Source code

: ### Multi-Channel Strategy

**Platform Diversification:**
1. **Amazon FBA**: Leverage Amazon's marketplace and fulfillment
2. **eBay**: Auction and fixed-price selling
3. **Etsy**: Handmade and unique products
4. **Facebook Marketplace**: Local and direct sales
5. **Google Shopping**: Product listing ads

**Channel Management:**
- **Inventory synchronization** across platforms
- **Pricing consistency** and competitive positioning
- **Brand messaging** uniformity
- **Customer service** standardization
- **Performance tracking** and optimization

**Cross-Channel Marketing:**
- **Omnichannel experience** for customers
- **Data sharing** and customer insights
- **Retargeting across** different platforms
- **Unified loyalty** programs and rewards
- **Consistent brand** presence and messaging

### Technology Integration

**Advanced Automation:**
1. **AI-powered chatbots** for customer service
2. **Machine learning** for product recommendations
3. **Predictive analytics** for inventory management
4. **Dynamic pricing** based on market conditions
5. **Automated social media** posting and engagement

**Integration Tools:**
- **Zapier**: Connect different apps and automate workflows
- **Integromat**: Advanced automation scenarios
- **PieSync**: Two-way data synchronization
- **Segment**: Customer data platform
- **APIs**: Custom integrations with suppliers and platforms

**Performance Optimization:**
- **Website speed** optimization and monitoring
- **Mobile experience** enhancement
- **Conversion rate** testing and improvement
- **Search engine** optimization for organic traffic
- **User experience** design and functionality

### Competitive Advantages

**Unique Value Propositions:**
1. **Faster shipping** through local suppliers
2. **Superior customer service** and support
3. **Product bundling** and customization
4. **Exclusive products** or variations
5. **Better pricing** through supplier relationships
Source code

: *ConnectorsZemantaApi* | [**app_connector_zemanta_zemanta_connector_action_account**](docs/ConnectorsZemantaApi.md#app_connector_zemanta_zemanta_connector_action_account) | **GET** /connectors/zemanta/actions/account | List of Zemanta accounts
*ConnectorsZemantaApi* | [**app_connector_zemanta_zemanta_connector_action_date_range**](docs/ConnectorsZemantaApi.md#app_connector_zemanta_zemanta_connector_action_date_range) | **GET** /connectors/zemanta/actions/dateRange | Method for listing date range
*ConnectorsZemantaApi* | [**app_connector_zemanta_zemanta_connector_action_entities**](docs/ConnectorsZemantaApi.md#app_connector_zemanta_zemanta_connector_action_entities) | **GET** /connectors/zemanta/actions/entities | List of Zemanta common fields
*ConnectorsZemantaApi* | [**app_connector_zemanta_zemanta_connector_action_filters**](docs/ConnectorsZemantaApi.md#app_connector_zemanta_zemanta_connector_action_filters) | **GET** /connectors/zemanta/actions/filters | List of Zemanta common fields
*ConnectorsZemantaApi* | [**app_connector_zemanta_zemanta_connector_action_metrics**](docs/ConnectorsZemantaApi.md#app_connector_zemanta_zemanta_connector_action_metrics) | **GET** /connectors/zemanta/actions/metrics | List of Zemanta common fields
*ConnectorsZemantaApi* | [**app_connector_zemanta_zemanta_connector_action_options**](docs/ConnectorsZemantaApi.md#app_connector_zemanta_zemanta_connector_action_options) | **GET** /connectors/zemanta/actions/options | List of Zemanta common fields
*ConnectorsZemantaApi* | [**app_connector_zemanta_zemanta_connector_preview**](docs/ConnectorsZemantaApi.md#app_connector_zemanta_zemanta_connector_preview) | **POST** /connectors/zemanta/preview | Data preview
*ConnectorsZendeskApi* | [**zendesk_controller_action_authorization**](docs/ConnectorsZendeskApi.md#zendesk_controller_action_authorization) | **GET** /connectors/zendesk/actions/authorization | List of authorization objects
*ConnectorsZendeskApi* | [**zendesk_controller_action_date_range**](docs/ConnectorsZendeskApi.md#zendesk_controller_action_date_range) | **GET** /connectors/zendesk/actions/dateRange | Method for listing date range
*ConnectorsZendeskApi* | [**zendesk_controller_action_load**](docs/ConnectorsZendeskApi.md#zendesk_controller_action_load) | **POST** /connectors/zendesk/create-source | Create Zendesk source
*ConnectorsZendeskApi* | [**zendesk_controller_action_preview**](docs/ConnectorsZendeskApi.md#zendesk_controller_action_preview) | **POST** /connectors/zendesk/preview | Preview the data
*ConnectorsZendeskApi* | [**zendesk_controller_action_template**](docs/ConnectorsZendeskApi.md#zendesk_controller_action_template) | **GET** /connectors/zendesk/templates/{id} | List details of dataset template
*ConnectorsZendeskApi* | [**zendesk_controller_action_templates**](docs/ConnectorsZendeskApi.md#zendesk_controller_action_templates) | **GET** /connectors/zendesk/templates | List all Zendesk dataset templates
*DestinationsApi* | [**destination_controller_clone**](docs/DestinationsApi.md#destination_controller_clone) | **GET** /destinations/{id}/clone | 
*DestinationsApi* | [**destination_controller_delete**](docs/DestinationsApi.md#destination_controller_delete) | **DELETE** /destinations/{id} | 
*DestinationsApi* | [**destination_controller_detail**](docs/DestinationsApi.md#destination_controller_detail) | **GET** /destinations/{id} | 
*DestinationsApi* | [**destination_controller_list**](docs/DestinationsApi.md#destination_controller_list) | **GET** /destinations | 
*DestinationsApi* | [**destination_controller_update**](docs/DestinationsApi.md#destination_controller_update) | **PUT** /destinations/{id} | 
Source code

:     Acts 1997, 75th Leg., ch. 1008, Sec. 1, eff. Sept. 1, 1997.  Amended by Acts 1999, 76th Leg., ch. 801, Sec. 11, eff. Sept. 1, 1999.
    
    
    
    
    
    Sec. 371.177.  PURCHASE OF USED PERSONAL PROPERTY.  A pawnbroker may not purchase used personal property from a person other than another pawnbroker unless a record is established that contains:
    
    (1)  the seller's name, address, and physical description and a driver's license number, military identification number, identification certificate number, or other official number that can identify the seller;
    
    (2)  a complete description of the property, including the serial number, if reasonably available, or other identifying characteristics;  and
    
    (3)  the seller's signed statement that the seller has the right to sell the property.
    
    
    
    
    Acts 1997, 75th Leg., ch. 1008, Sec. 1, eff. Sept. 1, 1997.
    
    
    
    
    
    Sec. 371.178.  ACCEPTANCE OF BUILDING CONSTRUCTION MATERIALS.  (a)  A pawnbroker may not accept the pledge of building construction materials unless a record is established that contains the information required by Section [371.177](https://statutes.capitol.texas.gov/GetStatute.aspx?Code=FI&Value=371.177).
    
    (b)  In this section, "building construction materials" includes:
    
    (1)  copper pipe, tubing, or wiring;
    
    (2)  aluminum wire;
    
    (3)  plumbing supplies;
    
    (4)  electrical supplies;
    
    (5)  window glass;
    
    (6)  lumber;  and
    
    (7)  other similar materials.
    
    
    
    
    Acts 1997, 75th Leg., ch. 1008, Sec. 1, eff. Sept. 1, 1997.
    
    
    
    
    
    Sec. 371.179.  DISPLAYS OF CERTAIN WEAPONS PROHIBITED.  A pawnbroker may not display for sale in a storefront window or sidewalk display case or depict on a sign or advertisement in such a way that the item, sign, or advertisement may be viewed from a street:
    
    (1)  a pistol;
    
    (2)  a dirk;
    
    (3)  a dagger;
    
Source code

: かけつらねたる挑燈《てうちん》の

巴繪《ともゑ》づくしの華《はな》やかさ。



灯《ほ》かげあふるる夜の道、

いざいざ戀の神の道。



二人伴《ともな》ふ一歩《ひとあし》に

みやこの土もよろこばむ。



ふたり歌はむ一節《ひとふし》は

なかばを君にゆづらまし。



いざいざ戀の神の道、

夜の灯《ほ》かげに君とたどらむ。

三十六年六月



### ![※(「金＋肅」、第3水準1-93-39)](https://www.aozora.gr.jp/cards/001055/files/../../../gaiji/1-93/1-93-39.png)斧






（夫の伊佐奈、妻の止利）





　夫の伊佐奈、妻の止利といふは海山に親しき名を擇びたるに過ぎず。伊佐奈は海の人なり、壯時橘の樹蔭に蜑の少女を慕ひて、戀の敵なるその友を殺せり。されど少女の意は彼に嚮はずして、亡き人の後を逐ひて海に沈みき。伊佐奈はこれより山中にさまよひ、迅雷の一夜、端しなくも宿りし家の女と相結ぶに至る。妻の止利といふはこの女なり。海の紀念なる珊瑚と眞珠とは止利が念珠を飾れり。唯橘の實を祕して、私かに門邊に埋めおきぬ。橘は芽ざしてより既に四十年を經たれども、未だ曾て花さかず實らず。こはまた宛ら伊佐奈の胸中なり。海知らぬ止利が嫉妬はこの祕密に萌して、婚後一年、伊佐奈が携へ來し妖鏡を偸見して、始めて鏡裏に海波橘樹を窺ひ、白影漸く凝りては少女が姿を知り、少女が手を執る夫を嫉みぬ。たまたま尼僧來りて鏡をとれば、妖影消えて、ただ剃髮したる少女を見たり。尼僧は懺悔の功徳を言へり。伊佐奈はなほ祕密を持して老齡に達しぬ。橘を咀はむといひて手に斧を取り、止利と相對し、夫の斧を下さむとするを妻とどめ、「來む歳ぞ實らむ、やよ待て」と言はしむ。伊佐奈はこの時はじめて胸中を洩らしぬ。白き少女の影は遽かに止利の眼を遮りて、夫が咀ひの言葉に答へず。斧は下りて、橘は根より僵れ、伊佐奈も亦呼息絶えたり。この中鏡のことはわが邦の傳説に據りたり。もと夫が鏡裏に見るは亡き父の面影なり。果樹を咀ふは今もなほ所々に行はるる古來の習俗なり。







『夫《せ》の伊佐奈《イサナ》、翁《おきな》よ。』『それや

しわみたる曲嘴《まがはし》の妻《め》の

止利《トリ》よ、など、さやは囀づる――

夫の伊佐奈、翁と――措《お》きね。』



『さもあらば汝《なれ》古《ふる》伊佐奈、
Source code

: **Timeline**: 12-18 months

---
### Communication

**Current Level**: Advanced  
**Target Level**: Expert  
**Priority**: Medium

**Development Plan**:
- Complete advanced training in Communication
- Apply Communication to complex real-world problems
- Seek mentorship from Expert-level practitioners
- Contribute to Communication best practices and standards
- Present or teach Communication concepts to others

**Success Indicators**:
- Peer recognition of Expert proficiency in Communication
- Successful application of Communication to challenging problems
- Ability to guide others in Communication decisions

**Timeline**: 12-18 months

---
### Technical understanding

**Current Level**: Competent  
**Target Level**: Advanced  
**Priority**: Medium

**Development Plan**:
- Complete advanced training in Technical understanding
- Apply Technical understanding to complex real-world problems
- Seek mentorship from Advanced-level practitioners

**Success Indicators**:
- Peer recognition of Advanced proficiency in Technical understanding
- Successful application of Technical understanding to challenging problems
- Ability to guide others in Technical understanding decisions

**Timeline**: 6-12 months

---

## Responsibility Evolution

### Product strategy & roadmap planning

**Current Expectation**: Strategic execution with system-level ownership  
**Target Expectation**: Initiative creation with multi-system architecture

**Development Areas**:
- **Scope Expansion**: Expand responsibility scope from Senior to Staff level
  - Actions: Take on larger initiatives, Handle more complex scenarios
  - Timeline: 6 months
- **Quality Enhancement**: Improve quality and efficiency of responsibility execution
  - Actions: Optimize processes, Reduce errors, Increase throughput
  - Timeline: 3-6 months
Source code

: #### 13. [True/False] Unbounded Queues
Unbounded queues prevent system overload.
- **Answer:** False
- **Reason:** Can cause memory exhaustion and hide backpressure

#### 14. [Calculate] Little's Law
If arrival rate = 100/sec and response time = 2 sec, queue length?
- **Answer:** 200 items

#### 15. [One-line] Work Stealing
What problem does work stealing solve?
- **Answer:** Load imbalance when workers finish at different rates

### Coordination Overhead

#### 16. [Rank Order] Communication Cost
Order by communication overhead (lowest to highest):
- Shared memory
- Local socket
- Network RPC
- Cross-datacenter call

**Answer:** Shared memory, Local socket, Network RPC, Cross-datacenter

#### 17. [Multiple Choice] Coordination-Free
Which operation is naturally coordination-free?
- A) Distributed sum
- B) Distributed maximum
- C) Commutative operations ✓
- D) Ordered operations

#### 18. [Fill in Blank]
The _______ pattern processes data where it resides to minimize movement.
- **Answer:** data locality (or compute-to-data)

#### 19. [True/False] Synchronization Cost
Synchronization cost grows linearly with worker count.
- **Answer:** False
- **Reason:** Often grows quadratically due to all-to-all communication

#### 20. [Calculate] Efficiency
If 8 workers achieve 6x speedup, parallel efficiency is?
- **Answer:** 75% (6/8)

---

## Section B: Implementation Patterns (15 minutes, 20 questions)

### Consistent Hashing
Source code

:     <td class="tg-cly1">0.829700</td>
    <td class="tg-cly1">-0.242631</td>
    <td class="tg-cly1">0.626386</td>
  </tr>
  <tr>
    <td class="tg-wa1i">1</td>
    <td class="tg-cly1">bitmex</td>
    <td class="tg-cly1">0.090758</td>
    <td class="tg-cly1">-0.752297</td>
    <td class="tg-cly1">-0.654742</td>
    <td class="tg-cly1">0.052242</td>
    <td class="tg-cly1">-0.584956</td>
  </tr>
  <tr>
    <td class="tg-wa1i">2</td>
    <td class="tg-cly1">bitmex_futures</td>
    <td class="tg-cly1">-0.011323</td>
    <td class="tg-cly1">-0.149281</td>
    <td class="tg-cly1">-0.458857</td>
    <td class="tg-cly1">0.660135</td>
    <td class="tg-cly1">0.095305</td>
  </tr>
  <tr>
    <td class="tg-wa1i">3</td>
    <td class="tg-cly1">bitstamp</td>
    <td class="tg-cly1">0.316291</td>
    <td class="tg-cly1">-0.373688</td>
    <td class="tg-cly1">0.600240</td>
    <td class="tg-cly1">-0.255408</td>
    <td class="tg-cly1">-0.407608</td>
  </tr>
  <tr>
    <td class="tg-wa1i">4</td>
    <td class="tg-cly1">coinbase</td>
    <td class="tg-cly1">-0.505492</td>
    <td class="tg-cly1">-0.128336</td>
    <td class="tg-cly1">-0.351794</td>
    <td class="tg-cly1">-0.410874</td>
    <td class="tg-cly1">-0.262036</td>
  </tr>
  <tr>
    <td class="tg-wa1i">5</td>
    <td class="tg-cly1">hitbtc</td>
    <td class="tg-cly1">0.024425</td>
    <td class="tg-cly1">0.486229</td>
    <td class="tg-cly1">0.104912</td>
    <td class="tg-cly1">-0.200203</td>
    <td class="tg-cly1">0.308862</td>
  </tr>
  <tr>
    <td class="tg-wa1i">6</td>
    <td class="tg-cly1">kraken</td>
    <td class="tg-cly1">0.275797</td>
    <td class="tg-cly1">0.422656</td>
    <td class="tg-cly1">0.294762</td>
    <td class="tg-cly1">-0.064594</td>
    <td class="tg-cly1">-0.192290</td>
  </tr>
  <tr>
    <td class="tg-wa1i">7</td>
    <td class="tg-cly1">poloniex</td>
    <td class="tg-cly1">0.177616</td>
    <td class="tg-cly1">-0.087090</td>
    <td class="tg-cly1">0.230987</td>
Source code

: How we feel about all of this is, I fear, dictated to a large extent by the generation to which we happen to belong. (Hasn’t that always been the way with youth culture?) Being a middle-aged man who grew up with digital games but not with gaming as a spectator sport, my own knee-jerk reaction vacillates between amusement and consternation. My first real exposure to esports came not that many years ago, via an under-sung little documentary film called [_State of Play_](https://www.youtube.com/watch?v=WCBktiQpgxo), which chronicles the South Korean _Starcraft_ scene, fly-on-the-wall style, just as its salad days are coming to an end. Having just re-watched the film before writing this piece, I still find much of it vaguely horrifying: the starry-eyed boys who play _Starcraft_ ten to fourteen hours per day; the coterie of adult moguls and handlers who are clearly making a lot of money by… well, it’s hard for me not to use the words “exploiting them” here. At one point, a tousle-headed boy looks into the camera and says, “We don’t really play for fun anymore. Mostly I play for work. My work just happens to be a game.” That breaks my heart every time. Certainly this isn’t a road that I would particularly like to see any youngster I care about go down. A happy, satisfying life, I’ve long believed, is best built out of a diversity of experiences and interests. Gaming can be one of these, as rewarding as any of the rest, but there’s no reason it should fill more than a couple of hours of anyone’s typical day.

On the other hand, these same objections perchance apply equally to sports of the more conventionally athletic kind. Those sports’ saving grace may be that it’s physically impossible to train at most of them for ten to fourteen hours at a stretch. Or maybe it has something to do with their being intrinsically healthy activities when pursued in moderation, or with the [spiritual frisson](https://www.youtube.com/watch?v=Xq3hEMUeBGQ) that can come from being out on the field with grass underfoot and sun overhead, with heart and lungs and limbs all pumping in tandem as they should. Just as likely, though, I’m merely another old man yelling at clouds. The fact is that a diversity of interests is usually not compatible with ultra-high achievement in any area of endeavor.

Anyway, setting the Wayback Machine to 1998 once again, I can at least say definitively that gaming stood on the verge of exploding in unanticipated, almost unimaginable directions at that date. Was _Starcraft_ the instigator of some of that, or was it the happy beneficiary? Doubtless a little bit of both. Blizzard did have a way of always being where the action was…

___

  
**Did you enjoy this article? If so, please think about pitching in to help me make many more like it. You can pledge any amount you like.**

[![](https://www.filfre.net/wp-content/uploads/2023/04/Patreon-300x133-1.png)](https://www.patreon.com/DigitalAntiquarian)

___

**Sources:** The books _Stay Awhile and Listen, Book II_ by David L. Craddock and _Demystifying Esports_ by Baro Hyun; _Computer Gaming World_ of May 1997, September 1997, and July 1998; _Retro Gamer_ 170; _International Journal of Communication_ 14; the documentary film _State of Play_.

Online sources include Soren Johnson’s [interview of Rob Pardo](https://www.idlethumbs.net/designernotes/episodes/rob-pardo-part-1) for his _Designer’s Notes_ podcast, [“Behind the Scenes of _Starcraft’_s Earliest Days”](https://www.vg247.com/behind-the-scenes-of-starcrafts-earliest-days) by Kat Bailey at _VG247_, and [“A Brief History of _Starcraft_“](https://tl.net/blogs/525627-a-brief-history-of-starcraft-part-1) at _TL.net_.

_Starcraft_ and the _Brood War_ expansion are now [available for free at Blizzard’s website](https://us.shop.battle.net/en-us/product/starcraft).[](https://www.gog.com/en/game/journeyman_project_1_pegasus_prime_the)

===============

Using the entries, return every line where the word "building" can be found.

    Sec. 371.178.  ACCEPTANCE OF BUILDING CONSTRUCTION MATERIALS.  (a)  A pawnbroker may not accept the pledge of building construction materials unless a record is established that contains the information required by Section [371.177](https://statutes.capitol.texas.gov/GetStatute.aspx?Code=FI&Value=371.177).
    (b)  In this section, "building construction materials" includes:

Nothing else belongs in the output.